Your instructions:
Every line below that mentions the word "layout" should be copied out.

Stored items:
____________________

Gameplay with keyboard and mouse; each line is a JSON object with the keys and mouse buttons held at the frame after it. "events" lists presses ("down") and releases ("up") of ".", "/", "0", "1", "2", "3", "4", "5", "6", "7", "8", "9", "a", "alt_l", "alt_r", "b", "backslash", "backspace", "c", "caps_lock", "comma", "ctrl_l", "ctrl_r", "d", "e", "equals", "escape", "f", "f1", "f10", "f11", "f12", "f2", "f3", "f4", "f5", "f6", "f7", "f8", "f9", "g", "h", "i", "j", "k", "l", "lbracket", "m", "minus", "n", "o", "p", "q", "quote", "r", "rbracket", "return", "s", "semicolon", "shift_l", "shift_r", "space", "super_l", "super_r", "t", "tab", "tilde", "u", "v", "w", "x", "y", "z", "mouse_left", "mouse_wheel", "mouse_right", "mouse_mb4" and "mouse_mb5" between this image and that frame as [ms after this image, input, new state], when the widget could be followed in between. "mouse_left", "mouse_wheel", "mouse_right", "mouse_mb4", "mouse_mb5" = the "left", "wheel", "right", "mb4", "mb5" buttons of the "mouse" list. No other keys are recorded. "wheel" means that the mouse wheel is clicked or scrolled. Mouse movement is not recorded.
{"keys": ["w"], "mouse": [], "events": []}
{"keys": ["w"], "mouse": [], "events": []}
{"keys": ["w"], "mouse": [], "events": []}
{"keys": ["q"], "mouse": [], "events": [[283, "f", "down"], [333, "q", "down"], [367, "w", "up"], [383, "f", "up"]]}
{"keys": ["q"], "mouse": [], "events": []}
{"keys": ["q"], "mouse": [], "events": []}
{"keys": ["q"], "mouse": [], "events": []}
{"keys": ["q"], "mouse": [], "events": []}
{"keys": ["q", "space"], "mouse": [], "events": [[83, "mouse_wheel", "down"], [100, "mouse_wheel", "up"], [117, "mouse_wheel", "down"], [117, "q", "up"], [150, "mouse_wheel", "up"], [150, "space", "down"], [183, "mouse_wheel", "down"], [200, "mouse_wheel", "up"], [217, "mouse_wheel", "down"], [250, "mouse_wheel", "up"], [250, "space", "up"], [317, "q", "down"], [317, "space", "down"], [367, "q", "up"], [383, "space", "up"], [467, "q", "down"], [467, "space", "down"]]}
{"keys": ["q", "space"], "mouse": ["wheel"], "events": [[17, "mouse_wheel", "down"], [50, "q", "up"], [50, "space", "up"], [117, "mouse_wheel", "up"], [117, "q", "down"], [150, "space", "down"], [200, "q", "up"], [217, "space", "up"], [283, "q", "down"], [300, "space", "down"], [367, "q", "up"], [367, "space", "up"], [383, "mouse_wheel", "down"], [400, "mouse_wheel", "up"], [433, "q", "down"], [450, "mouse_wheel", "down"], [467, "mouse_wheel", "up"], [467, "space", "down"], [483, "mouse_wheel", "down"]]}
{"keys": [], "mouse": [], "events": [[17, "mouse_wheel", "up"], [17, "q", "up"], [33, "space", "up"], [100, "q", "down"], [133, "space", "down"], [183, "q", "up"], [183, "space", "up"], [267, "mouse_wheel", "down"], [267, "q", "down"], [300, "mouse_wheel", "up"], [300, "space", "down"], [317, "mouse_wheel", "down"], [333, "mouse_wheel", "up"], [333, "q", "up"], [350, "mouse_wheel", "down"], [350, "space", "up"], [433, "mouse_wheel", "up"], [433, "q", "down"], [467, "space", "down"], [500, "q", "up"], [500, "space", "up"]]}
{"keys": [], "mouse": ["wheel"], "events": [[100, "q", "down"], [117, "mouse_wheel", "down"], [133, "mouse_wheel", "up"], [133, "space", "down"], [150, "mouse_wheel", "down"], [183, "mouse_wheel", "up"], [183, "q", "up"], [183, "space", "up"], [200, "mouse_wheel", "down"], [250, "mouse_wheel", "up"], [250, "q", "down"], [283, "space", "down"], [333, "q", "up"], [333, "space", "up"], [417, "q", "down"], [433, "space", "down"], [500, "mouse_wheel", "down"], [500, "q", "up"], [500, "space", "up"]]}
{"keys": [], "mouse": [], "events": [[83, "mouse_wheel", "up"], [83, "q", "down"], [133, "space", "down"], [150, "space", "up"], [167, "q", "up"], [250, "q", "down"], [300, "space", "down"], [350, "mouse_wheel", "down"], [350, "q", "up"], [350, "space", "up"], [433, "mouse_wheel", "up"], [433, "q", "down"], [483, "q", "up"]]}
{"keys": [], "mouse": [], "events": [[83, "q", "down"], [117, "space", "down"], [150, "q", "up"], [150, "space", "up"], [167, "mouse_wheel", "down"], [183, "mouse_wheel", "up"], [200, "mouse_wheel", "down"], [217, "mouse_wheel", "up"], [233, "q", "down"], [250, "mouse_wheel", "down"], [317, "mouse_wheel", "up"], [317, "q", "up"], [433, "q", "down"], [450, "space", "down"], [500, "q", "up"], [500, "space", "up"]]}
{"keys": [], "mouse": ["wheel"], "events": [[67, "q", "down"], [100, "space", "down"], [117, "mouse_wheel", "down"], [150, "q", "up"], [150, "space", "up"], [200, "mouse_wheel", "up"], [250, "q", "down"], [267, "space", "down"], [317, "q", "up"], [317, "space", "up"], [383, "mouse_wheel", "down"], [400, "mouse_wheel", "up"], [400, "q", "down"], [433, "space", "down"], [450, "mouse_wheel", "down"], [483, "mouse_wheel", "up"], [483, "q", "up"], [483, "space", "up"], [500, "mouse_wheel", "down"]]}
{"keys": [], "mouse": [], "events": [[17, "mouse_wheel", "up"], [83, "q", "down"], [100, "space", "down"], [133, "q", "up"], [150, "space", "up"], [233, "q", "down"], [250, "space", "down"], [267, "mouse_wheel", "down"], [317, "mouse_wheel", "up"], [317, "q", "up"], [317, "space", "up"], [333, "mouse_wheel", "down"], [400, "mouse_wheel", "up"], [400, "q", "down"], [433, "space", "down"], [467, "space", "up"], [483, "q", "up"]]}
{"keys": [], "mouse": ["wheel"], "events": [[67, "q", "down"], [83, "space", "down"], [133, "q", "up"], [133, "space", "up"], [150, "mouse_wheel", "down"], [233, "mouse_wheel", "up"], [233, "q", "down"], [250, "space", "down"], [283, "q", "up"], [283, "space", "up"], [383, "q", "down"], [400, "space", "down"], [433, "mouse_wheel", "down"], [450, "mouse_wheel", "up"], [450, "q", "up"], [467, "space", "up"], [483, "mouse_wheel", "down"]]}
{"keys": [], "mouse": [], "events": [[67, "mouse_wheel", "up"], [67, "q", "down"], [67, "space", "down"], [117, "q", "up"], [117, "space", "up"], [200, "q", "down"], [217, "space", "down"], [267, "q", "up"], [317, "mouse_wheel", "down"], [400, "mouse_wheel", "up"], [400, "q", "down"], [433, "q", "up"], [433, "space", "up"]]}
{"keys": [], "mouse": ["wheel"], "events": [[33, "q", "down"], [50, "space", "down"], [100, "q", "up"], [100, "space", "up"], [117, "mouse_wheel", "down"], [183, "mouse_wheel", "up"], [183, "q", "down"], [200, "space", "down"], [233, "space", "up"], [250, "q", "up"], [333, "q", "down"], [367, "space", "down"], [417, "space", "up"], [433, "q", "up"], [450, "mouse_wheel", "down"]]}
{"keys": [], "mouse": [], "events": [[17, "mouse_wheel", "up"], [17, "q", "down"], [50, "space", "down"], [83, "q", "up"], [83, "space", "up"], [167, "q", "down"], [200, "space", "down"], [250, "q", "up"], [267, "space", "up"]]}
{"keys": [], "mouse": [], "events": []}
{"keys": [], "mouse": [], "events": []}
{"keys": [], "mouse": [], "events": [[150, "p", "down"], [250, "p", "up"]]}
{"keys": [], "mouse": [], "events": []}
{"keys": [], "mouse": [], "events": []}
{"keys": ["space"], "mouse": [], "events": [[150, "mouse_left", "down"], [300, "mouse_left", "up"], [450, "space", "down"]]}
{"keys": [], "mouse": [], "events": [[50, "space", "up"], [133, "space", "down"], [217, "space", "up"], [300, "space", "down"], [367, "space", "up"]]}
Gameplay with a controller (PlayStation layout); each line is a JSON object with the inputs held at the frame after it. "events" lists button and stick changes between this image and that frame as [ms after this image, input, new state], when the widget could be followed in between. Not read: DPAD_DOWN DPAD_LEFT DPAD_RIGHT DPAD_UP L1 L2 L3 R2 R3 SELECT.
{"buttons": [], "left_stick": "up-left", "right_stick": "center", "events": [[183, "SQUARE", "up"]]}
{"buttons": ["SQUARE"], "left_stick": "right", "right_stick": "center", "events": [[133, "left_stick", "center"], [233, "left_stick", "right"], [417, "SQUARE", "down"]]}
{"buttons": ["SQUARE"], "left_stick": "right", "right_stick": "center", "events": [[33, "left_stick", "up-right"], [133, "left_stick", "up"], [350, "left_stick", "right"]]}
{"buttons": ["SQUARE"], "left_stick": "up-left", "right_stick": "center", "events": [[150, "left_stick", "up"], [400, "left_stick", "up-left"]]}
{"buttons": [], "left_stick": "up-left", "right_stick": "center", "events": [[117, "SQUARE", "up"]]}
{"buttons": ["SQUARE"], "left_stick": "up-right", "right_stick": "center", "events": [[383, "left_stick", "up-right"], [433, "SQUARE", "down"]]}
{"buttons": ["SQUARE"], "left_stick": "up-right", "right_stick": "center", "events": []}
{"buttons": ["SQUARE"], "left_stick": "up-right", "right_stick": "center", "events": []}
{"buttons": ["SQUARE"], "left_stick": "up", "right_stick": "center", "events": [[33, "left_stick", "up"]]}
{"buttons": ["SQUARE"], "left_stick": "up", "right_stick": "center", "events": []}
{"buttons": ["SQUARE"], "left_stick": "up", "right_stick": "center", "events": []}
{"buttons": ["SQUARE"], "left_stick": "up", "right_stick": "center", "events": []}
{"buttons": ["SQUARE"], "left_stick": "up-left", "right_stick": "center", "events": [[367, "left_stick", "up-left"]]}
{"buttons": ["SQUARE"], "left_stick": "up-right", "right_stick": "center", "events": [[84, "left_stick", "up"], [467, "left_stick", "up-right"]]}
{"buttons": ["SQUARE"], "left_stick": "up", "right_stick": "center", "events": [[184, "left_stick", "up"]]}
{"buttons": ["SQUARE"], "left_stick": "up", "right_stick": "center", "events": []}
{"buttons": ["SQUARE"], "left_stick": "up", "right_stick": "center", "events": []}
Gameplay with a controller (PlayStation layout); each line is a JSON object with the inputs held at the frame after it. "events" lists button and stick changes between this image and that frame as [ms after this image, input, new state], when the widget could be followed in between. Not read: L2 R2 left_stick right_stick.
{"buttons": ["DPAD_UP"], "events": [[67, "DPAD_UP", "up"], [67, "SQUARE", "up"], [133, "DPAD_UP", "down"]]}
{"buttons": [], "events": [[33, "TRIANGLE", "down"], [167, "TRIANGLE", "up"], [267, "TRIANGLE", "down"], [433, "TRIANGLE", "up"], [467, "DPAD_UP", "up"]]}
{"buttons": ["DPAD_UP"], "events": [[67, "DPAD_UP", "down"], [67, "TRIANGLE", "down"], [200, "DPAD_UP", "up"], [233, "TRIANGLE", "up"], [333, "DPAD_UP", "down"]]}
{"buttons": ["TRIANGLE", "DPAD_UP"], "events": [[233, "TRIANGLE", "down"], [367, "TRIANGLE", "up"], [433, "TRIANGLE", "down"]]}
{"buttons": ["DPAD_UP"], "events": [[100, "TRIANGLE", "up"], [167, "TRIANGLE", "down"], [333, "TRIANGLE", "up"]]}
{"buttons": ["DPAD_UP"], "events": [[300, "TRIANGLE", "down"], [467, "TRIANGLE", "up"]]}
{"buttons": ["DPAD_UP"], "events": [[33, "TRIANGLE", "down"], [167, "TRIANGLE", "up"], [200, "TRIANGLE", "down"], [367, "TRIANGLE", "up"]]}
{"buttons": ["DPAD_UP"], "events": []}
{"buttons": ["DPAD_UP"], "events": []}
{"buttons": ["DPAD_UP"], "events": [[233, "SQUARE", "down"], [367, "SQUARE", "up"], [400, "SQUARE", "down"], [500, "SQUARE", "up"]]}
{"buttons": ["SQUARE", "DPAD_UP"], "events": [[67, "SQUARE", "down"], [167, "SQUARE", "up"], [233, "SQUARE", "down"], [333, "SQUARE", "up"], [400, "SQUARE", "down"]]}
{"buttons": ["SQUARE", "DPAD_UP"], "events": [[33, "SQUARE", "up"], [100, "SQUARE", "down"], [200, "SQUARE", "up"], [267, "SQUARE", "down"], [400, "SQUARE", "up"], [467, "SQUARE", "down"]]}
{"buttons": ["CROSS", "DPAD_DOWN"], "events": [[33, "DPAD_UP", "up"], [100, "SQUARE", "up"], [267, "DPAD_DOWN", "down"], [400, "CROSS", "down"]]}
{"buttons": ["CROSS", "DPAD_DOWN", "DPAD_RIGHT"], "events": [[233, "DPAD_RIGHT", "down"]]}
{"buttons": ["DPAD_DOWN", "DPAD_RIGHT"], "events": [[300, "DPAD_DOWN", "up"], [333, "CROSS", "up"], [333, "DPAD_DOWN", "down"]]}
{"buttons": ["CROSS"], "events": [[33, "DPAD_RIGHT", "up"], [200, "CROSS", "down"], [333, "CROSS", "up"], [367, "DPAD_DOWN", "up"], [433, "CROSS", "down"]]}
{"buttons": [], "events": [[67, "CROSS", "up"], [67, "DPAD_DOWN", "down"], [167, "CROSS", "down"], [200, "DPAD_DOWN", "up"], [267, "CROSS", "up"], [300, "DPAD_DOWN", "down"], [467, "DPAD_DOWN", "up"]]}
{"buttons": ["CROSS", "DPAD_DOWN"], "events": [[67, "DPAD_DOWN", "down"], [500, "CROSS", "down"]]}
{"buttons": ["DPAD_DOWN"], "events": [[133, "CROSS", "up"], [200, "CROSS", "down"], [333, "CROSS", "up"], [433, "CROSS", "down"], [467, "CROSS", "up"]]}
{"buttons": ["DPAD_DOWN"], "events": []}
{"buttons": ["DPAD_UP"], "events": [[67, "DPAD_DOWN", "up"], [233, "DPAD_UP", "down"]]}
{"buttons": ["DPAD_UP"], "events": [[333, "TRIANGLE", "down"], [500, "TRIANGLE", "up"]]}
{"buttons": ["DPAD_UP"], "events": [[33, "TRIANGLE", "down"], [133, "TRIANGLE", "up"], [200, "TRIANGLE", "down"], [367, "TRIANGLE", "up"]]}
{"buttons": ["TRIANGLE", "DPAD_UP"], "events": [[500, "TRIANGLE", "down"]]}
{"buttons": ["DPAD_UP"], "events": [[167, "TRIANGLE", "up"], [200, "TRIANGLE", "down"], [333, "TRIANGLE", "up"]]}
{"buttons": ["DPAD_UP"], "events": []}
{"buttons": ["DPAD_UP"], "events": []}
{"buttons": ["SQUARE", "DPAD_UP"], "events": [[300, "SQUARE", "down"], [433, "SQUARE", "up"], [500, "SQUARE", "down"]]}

____________________

Solution:
Gameplay with a controller (PlayStation layout); each line is a JSON object with the inputs held at the frame after it. "events" lists button and stick changes between this image and that frame as [ms after this image, input, new state], when the widget could be followed in between. Not read: DPAD_DOWN DPAD_LEFT DPAD_RIGHT DPAD_UP L1 L2 L3 R2 R3 SELECT.
Gameplay with a controller (PlayStation layout); each line is a JSON object with the inputs held at the frame after it. "events" lists button and stick changes between this image and that frame as [ms after this image, input, new state], when the widget could be followed in between. Not read: L2 R2 left_stick right_stick.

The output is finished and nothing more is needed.